REVIEW: The Smashing Pumpkins shift shapes on ‘Shiny and Oh So Bright Vol. 1’

Smashing Pumpkins

Twenty-two years ago, in the legendary “Homerpalooza” episode of The Simpsons, Bart, listening to The Smashing Pumpkins, remarks, “Making teenagers depressed is like shooting fish in a barrel.” The question before Billy Corgan and three-quarters of the original Pumpkins is whether Shiny and Oh So Bright, Vol. 1 / LP: No Past. No Future. No Sun. can still give voice to teenage angst, now that those kids are middle-aged.

Shiny and Oh So Bright Vol. 1 LP: No Past. No Future. No Sun
The Smashing Pumpkins
Martha’s Music, Nov. 16

Corgan, joined by original Smashing Pumpkins guitarist James Iha, drummer Jimmy Chamberlin and new bassist Jeff Schroeder, takes a two-pronged approach, shape-shifting between loungey piano bar ballads and more classic-sounding Pumpkins’ power pop rockers. Corgan, his voice as instantly recognizable as his Kojak-pate, is as enigmatic as always. But he somehow seems even more determined to confound the expectations of his fans.

Opener “Knights of Malta” features a chorus of Corgans harmonizing in a gothic doo-wop approach over gentle piano chords, before breaking into a heavy bass groove reminiscent of original string slapper D’arcy Wretzky. But the rocking is restrained, with the only a hint of distortion arriving via the song’s guitar solo. Just as the song is set to blast off, a string section stabs at the song’s fairly conventional structure. The production feels overwrought, approaching levels of “November Rain” pretension, when Corgan exclaims, “We’re gonna ride the rainbow!”

Later cuts like “Alienation” exacerbate this mellow sound. That song’s bass, drum and guitar groove is disaffecting and sparse, as Corgan decrees, “Alienation, of thee I sing.” Penultimate track “With Sympathy” is poppier and more upbeat, but still kind of a downer, with Corgan commanding the listener to, “Please stay confused. Disunion has its use.” It’s a fitting message for fans of Alex Jones, the conspiracy-obsessed host of Infowars, on which Corgan has appeared as a guest.

The rest of the album takes a more aggressive approach, and these songs feel much more like classic Smashing Pumpkins.
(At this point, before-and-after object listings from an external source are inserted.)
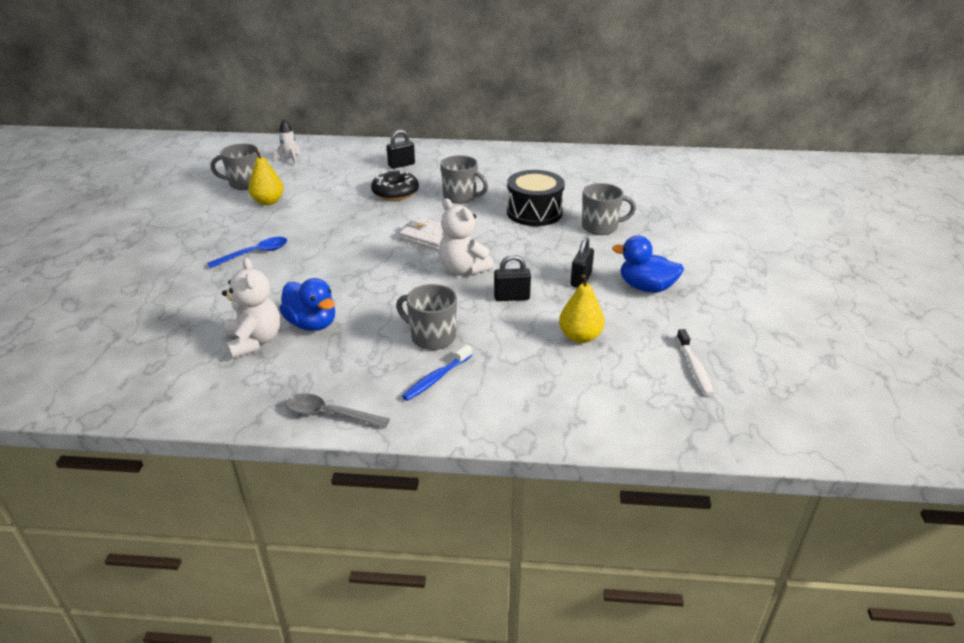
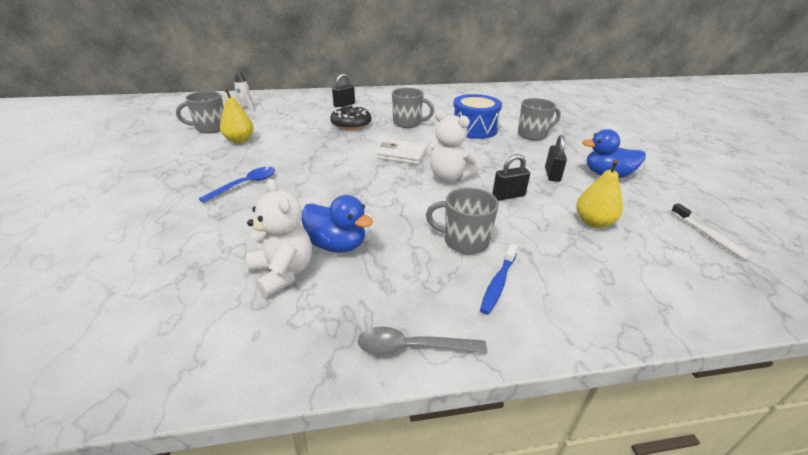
camera: 15 degrees left, 0 degrees up
black drum [507,170,565,226] -> blue drum [453,94,502,139]

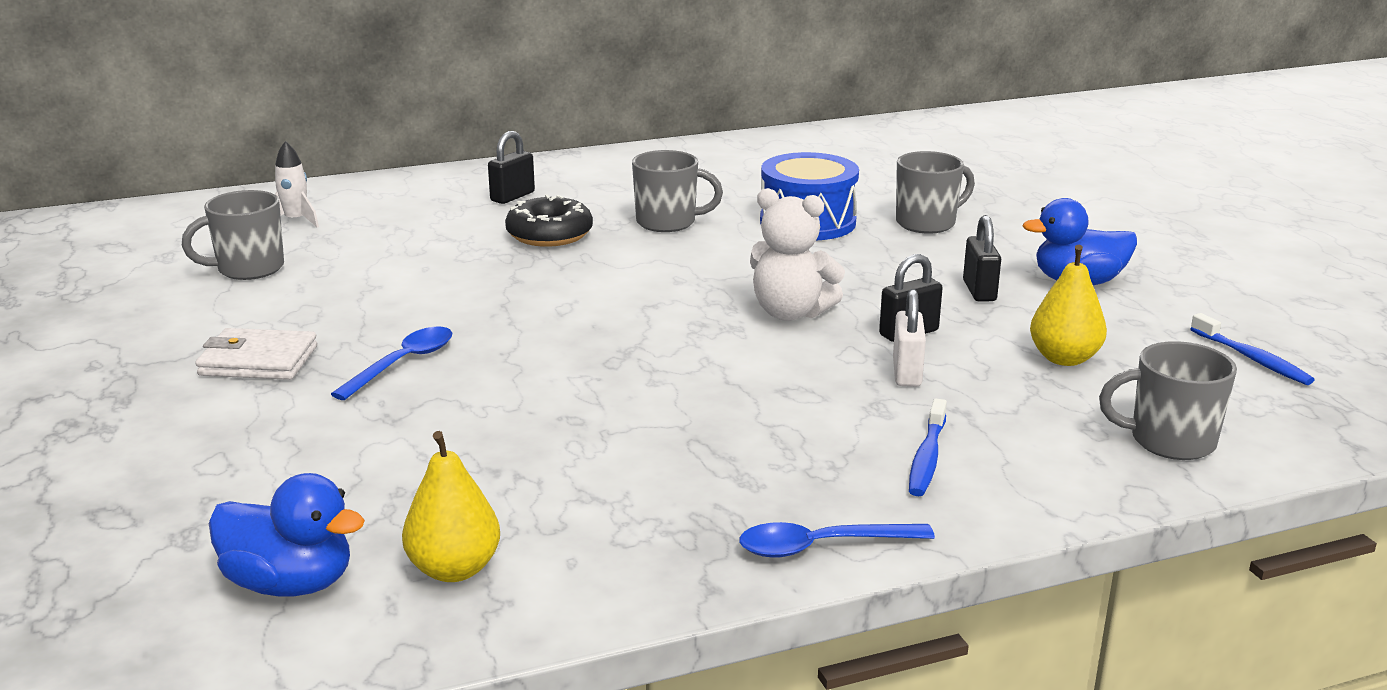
camera: 10 degrees left, 10 degrees down
yellow pear [220,88,254,143] -> yellow pear moved to [402,431,500,582]
white teddy bear [246,179,312,298] -> none
blue duck [302,195,373,253] -> blue duck moved to [209,473,365,597]
grey spoon [358,327,487,356] -> blue spoon [739,522,935,558]
white wallet [377,139,427,165] -> white wallet moved to [195,328,318,380]
grey mug [426,188,499,255] -> grey mug moved to [1099,341,1237,460]
white toothbrush [671,203,751,260] -> blue toothbrush [1190,313,1314,385]
none -> white padlock [893,289,926,387]

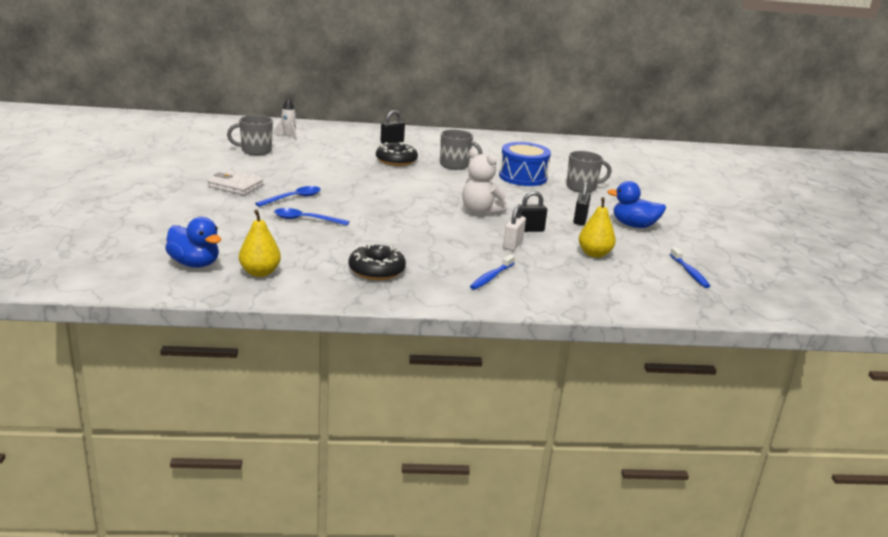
camera: 15 degrees right, 0 degrees up
blue spoon [739,522,935,558] -> blue spoon moved to [274,208,349,226]
grey mug [1099,341,1237,460] -> none
none -> black donut [349,244,406,280]

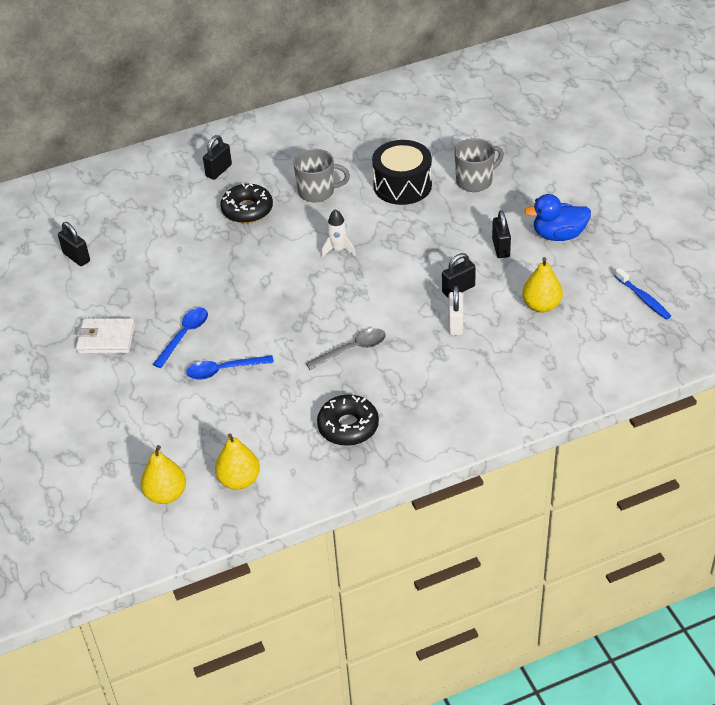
camera: 15 degrees left, 20 degrees up
blue duck [165,217,221,268] -> yellow pear [141,445,186,504]
grey mug [227,115,273,155] -> black padlock [58,222,90,266]
white rocket [274,97,297,140] -> white rocket moved to [321,209,356,257]
white teddy bear [462,148,508,216] -> none
blue toothbrush [470,254,515,290] -> none
blue drum [499,142,551,186] -> black drum [372,140,432,205]
none -> grey spoon [306,328,386,370]

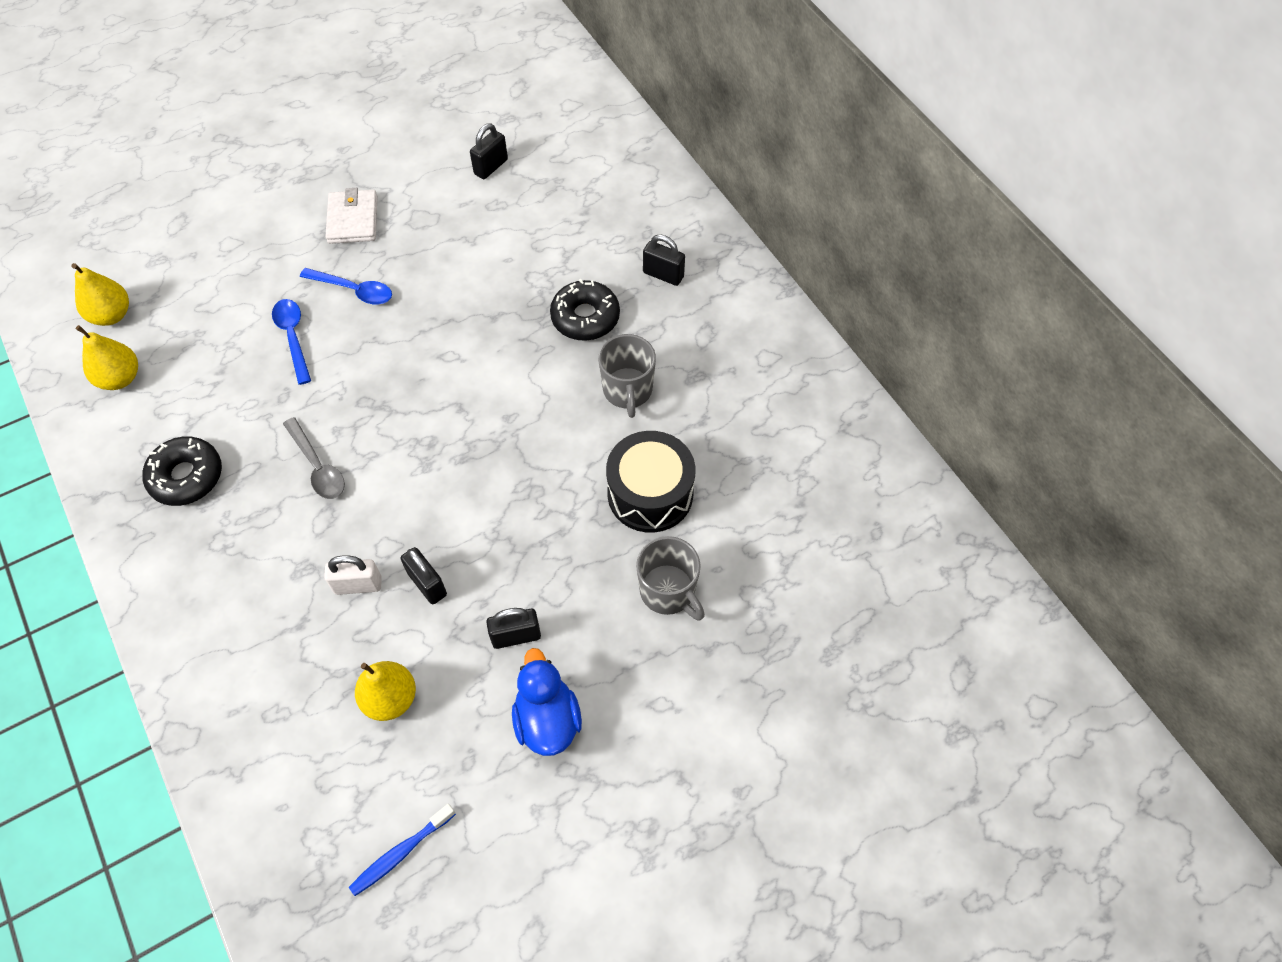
camera: 80 degrees right, 15 degrees up
white rocket [321,209,356,257] -> none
“Silvery Sometimes (Ghosts)” contains echoes of the atmospheric rocker “1979,” from Melon Collie and the Infinite Sadness. Corgan builds an elaborate, sinewy melody over the chugging guitar, but string arrangements subdue the song’s vibe before it can kick into high gear.

The poppy, distorted guitar returns on the winsome “Travels.” Corgan pushes the bounds of lyrical syntax: “So row out where the thunderstuff of store-housed sighs takes you up and whirlpool-like swirls you under me.” Please don’t ask me to diagram that sentence.

Single “Solara” has a bit of a “Rat In a Cage” vibe, especially with Chamberlin’s signature percussive pounding. But the angsty riffage never reaches transcendent catharsis, and even feels a little bit phoned in when Corgan announces, “I’m nothing but a body in my mind.”

The Smashing Pumpkins’ earlier albums were defined by an instantly recognizable sound, whether it was “Today” from Siamese Dream or “I Am One” from Gish. Corgan and company seem determined to continue with this strategy, but some essential Pumpkin-ness seems to be missing on Shiny and Oh So Bright, Vol. 1. While Corgan’s nasal sneering hasn’t changed, and these songs do feel carefully crafted to be heartfelt, the white-hot fire of Corgan’s passion has cooled a bit. On songs like “Knights of Malta,” it almost sounds like he wants to embrace this change, and give voice to his inner lounge singer. But on others, like “Solara,” the determination to recapture the old magic is as easy to hear as the band’s failure in the endeavor.

While some may like the new album, I’m betting Shiny and Oh So Bright, Vol. 1 will have lots of Pumpkins fans rooting through their old LPs, searching for the life-changing experience they had with the band in the 1990s.